Los comentarios, usted incluída, son enriquecedores porque nos permiten crecer: definir desde los otros, desde nosotros. Sin querer, ¿sin querer?, se dio una clase/ un encuentro de Filosofía.
Me apropio del “Atreverse a decir” , “y sin pedirle permiso a la tribu”,
“Preferimos llegar tarde y permanecer a ser virales y olvidables”,
“Son los hombres y mujeres que escriben cosas peligrosas las que no existen.
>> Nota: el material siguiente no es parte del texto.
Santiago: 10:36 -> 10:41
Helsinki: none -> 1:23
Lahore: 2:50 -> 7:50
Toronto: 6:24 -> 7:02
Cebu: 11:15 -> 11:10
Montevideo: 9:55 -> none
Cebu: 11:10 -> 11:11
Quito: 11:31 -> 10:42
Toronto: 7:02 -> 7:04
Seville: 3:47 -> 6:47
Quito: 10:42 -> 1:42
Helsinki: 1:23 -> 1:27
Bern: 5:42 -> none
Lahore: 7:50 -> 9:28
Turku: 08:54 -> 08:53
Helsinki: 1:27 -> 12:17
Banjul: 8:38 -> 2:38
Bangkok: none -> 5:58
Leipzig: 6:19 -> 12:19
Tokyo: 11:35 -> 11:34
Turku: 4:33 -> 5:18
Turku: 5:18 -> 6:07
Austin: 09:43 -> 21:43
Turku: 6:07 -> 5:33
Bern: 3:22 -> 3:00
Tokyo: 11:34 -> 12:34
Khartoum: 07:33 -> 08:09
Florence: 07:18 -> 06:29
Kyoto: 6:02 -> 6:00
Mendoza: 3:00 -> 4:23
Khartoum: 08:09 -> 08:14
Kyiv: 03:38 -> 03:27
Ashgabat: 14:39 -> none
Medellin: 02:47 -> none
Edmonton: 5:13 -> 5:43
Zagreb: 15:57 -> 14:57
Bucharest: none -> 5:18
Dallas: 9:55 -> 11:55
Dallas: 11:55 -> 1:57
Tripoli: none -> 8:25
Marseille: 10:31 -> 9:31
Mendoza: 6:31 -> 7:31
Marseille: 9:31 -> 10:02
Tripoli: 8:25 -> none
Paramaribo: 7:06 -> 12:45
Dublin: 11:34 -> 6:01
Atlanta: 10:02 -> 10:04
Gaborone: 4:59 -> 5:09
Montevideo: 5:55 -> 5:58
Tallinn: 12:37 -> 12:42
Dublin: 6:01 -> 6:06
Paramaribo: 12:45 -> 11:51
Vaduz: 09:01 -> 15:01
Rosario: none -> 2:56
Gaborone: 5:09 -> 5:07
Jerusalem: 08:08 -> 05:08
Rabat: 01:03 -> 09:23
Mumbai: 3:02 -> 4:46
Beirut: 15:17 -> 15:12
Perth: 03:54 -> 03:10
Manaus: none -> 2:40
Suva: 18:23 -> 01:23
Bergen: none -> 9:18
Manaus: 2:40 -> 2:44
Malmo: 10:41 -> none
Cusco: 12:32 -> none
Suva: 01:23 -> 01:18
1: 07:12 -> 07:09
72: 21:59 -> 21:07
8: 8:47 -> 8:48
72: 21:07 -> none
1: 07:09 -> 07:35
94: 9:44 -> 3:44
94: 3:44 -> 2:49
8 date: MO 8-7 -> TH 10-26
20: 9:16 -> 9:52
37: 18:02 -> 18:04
Aunque, realmente, sí que existen; pero prefieren no escribir sobre cosas peligrosas”. ¡Gracias!
Los contextos suelen ser muy inestables. Muchos que han hablado, escrito o incentivaron el pensamiento crítico fueron esfumados y su lucha queda como avance o conmemoración.
Ser peligrosos es suicida.
Ser dominados, es peor.
Las Vidas y Biografías lo dicen.
Lo contradictorio es que la peligrosidad radica en la mismísima Libertad que viene desde que Fuimos Creados;
Nuestra Naturaleza : asusta. El “Kit de Propiedades Innatas” ,ATERRORIZA.
“y la autocensura es cálculo de reputación”. Aquel que hace las cosas por la obligación de las modas/ de la propagación del pánico , sabe que tendrá mucho glitter, mucha “aceptación”. También,
SABE , QUE NO ADHIERE.
¿Quiénes somos?
¿Cómo somos?
¿Hacemos lo que nos gusta o hacemos los que nos da purpurina?
¿Tenemos consciencia de lo volátil que es la purpirina?
¿A qué le tenemos miedo?
Tarde o temprano las bolas de cristal estallan y nos queda lo que molesta: LOS ESPEJOS QUE REFLEJAN NUESTRO INTERIOR.
Eso lo Aprendí y , luego , lo viví.
Los Docentes no siempre están dentro de las convencionales aulas académicas .( Espacio: Alsina 798, Ciudad de Burzaco. Tiempo: El Indicado. Experiencias: Aquellas que sacuden la comodidad).
Uno Madura más , muchas veces , fuera los típicos cursos que en los típicos cursos.
Las Fechas Históricas No Salvan Ni Transforman Vidas.
Sí, posibilitan buenas calificaciones.
Muy lindo debate! Muy lindas aportaciones! Muy lindo cuando tomamos Escenas Vividas!
Muy lindo !
Gracias Paty por tu mirada!
Cómo es que no se había mencionado todavía ni en el artículo ni en los comentarios a Michel Houellebecq???
De los mejores artículos jamás leido en Zenda.
Ojalá el público sea quien se canse de mirar el circo, y
Miré más a los quieren tirarlo abajo.
Hoy hay en España un autor no suficientemente valorado .Se trata de Ignacio Gómez de Liaño. Es un autor que por no haberse preocupado por escribir en los periódicos no tiene el mérito que le corresponde.Lean si no Contra el fin de siglo, 0o El juego de las salas de Salas.